Panie Piotrze

Panie Piotrze

Czy ja się zachwycałam modelem chińskim? No, proooszę Pana. :)

Między moim “zachwytem” nad eksportowym modelem gospodarki chińskiej a zachwytem ekonomistów z paczki globalistycznej jest wielka czarna dziura. Co najmniej taka, jak stąd do tamtąd.

Co, to Pan dalej pisze o kłopotach producentów, to są truizmy. I Pan mi takich rzeczy nie potrzebuje tłumaczyć. Zapewniam. :)

Chiny technologie mają. (W kosmos udali się wozem drabiniastym? Chyba nie.)
Sposób w jaki je zdobyli nie jest w tej chwili ważny. Jak czegoś będzie brakowało, to pozostałe państwa z BRIC pomogą. A jak nie pomogą, to się ukradnie. I co im Pan zrobi? :)

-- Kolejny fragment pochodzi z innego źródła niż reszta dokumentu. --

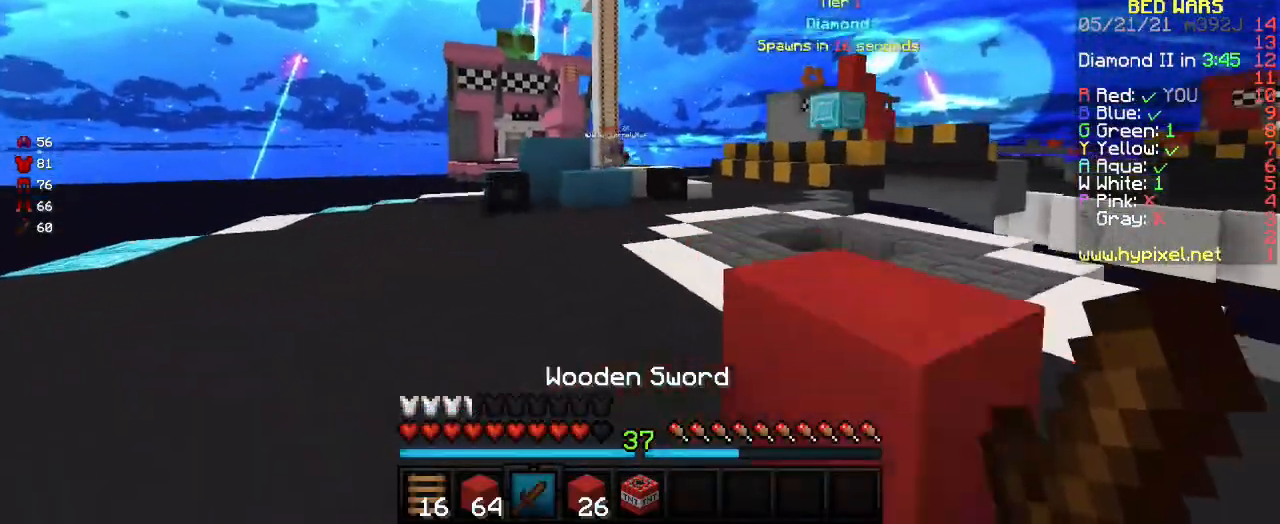
{"keys": ["w"], "mouse": [], "events": [[200, "a", "down"], [334, "a", "up"]]}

W czasach kryzysu/recesji/depresji na pierwszy plan wchodzą ponownie rzeczy podstawowe. Jakoś nie przypominam sobie, żeby do przełamania Wielkiej Depresji przyczyniły się jakieś wymyślone wtedy high-endowe technologie. Już prędzej gigantyczne roboty publiczne, na miarę tamy Hoovera. (To też był w sumie krzyk techniki. :)
Japonia jakoś przez lata nie mogła się wydobyć ze stagnacji gospodarczej mając te wszystkie patenty na gadżety.

Innym wyjściem z przykrej ekonomicznej sytuacji jest wojna. Jaka by ona nie była. Nooo… ostatni przykład to chyba wojna z terroryzmem. :)

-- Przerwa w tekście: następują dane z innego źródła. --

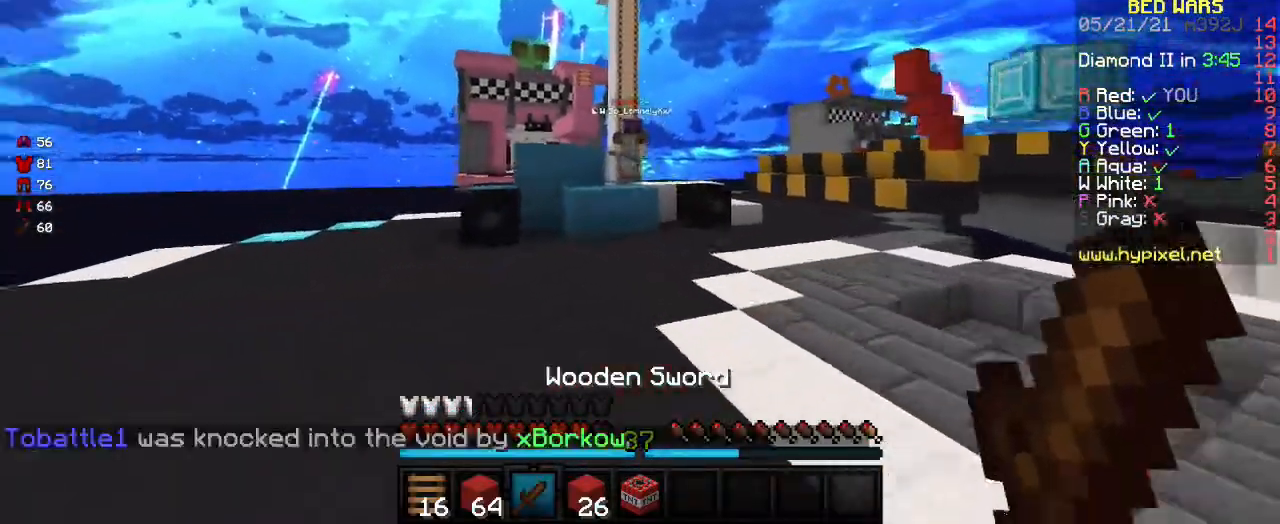
{"keys": ["d", "w"], "mouse": [], "events": [[33, "d", "down"]]}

I jeszcze o nadwyżkach… Pan myśli, że po co Paulson do Chin na sygnale jechał? Po kwiaty? Nie, Panie Piotrze. Po to, żeby Chiny dały umoczyć część tych swoich nadwyżek w kolejną transzę “obligacji” amerykańskich i żeby broń boże juana nie dewaluowały.

Hi, hi.

Pozdrawiam serdecznie.

p.s. Zaglądam do Pana, bo spodobało mi się Pańskie pisanie. A co to za rozmowa, jak się ludzie we wszystkim zgadzają? No. :)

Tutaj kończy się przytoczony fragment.